External SOTA context
Important: the following charts are context only, not official leaderboard placement. External results come from the public Chip Design LLM Zoo table, while this adapter's score is from this repository's internal 30-task paper-style suite.
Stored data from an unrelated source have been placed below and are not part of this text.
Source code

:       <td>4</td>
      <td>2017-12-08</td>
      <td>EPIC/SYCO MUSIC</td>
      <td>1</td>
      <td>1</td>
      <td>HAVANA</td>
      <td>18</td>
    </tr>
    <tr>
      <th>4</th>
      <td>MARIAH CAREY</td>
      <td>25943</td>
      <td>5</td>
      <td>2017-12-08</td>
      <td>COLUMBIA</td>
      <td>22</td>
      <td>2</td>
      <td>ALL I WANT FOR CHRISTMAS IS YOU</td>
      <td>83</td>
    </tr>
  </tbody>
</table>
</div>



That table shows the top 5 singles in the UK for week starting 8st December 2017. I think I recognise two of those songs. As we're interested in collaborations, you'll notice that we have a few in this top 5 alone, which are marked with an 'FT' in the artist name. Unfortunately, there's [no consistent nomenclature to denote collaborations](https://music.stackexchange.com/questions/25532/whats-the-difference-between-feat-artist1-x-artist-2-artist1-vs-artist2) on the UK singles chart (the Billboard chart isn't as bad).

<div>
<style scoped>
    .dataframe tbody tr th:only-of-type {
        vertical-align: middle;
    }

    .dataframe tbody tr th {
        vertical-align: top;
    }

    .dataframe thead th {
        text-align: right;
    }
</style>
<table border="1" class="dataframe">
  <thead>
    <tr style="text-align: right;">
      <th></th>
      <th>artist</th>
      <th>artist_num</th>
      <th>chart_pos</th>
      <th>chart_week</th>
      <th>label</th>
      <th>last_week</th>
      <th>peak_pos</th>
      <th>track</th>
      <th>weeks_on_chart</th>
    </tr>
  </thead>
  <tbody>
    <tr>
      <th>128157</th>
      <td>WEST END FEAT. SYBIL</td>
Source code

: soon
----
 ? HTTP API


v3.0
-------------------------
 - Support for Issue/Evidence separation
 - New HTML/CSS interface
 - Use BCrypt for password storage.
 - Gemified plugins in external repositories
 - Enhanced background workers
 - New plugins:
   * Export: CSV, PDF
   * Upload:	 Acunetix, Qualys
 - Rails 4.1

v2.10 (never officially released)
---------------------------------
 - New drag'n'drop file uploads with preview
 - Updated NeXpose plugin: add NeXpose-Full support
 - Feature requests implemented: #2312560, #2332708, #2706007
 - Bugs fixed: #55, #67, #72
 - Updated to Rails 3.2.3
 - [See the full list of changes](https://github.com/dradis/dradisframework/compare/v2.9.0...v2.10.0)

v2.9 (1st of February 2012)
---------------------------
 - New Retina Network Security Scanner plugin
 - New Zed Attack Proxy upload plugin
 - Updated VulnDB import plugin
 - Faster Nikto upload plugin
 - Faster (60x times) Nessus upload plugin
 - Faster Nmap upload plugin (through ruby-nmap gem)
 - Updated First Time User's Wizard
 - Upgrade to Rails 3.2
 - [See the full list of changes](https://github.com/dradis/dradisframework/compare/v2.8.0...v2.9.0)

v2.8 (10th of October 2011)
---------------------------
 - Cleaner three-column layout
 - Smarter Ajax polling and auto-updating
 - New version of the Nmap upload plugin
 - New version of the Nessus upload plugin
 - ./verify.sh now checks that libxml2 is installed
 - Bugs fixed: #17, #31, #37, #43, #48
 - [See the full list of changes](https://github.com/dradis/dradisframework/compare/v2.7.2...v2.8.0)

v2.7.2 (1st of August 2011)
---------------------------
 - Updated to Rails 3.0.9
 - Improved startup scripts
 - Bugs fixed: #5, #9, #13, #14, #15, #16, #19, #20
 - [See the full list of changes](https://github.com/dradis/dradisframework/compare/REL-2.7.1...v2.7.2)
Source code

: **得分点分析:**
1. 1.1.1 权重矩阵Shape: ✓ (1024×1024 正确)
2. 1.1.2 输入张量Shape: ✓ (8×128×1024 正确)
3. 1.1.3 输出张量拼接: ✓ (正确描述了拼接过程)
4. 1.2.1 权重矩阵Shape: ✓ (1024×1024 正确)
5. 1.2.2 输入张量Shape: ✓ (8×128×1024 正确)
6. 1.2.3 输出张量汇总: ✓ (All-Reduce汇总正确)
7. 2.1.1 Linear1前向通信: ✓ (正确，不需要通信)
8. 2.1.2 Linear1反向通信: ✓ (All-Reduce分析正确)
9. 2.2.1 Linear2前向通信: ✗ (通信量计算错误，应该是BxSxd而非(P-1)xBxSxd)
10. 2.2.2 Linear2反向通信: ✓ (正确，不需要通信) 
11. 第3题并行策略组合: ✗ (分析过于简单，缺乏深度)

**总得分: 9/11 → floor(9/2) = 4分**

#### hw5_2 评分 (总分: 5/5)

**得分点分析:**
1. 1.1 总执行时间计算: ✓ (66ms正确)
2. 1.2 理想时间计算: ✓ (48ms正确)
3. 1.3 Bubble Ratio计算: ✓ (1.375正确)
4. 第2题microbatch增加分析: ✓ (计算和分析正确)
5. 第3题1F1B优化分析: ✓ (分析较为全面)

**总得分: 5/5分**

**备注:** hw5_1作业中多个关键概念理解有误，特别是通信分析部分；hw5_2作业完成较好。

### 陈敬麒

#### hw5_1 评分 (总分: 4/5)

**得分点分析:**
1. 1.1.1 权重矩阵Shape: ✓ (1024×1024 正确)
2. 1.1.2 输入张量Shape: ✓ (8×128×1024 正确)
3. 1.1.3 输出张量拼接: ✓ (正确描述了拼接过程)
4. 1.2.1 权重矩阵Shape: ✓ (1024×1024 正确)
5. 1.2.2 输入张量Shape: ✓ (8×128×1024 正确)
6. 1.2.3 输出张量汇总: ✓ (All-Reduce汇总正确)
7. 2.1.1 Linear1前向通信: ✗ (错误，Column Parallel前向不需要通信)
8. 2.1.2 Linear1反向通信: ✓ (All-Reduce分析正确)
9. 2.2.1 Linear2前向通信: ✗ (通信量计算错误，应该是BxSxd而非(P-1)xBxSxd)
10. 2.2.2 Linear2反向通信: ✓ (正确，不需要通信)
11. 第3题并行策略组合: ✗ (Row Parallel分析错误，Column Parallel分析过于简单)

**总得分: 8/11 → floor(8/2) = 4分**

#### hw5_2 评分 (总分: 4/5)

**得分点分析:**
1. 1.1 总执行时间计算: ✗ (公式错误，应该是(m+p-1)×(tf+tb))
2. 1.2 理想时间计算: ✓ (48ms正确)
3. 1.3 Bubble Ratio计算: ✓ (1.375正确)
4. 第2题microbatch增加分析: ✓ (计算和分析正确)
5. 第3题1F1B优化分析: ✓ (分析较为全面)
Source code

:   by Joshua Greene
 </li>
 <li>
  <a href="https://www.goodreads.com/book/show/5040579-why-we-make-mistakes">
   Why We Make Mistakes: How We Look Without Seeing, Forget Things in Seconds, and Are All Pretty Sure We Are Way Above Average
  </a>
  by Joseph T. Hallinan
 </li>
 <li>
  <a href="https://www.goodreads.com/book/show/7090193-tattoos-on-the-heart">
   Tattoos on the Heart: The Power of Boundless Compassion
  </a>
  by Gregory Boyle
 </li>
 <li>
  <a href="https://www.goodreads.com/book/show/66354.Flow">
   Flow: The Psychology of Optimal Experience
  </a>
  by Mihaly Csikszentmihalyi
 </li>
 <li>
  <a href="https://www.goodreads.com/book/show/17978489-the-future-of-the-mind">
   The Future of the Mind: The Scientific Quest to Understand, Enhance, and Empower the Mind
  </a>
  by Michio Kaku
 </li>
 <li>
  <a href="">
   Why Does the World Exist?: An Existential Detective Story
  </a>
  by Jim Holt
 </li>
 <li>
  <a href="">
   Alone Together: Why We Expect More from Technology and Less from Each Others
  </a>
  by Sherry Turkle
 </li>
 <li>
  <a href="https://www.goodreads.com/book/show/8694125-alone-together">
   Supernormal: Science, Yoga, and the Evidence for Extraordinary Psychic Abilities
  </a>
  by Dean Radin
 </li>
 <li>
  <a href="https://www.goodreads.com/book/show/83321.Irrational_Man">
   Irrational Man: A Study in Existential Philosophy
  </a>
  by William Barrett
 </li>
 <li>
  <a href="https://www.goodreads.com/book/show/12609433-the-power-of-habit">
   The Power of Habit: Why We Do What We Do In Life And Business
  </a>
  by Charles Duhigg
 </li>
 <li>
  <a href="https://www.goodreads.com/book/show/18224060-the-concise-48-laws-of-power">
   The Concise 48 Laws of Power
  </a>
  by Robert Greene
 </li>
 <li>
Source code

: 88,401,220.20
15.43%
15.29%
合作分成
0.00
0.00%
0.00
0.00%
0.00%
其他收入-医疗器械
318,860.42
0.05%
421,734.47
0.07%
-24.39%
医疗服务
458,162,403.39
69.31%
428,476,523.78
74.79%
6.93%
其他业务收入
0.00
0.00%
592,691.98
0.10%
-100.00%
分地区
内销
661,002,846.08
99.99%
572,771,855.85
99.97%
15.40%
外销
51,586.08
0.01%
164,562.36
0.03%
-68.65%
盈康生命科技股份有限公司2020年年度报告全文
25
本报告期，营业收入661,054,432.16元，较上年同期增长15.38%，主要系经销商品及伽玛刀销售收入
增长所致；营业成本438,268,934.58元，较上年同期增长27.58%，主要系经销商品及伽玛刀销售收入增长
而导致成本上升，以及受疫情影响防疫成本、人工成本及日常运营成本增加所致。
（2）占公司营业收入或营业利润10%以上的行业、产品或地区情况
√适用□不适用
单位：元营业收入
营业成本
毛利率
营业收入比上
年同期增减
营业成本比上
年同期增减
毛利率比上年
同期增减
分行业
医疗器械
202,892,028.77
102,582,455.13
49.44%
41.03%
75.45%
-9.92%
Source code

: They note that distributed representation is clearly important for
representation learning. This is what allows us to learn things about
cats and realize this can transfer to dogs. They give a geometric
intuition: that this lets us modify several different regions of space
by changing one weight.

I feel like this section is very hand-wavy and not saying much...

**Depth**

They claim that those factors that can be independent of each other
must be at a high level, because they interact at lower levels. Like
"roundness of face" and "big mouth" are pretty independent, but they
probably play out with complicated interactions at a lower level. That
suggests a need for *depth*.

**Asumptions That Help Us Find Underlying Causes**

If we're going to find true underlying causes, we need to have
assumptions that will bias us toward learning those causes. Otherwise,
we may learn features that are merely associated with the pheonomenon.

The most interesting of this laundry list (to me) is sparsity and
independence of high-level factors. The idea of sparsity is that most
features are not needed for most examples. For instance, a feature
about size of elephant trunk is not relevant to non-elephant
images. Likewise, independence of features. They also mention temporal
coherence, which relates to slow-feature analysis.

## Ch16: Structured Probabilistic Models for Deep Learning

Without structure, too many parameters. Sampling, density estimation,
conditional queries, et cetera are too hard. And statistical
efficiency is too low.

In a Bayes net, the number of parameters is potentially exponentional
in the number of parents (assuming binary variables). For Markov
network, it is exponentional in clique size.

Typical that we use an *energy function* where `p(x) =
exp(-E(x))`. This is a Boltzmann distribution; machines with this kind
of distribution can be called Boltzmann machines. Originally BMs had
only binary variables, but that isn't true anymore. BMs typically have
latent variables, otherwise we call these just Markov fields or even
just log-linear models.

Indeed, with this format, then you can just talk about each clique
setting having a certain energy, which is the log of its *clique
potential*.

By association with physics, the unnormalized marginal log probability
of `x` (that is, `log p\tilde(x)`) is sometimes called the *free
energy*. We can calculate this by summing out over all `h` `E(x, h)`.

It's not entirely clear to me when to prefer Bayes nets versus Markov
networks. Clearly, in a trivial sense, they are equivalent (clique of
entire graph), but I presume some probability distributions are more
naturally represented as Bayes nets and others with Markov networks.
Benchmarks, prompts, decoding settings, and contamination controls differ.
Sources:

Reported fine-tuned/open Verilog models

Representative reported models found in the public tables/search results include:
Table with columns: Model / method, Notes| Model / method | Notes |
|---|
| ScaleRTL-32B / ScaleRTL†-32B | fine-tuned RTL model, strong VerilogEval reported scores |
| ChipSeek-R1 | fine-tuned 7B RTL model, strong VerilogEval-Machine reported score |
| CodeV-CodeLlama / CodeV-DeepSeek / CodeV-CodeQwen | fine-tuned 6.7B/7B RTL/code models |
| DecoRTL-CodeV | RTL-specific model reported on VerilogEval-Human |
| VeriReason-Qwen2.5-7B | fine-tuned Qwen2.5 7B RTL model |
| RTL++ @ 200K Trained | fine-tuned 7B RTL model |
| RTLCoder-Mistral | RTL-Coder project model family |
| qwen3-32b-verilog-lora | Hugging Face Verilog LoRA adapter |
Why this comparison is cautious
The current v4.1 adapter has been tested thoroughly on this repository's full internal suite:
30 tasks total
22 functional simulation tasks
8 compile-only / RTL-heavy tasks
pass@1 task pass: 83.33%
pass@5 task pass: 86.67%
But it has not yet been run directly on official VerilogEval or RTLLM. Fair SOTA comparison requires running all candidate models with the same:
benchmark version
prompt formatting
sampling temperature / k
max tokens
code extraction rules
iverilog/vvp version
timeout
contamination policy
Next recommended step: run this adapter on official VerilogEval and RTLLM harnesses, then replace the context charts with direct apples-to-apples results.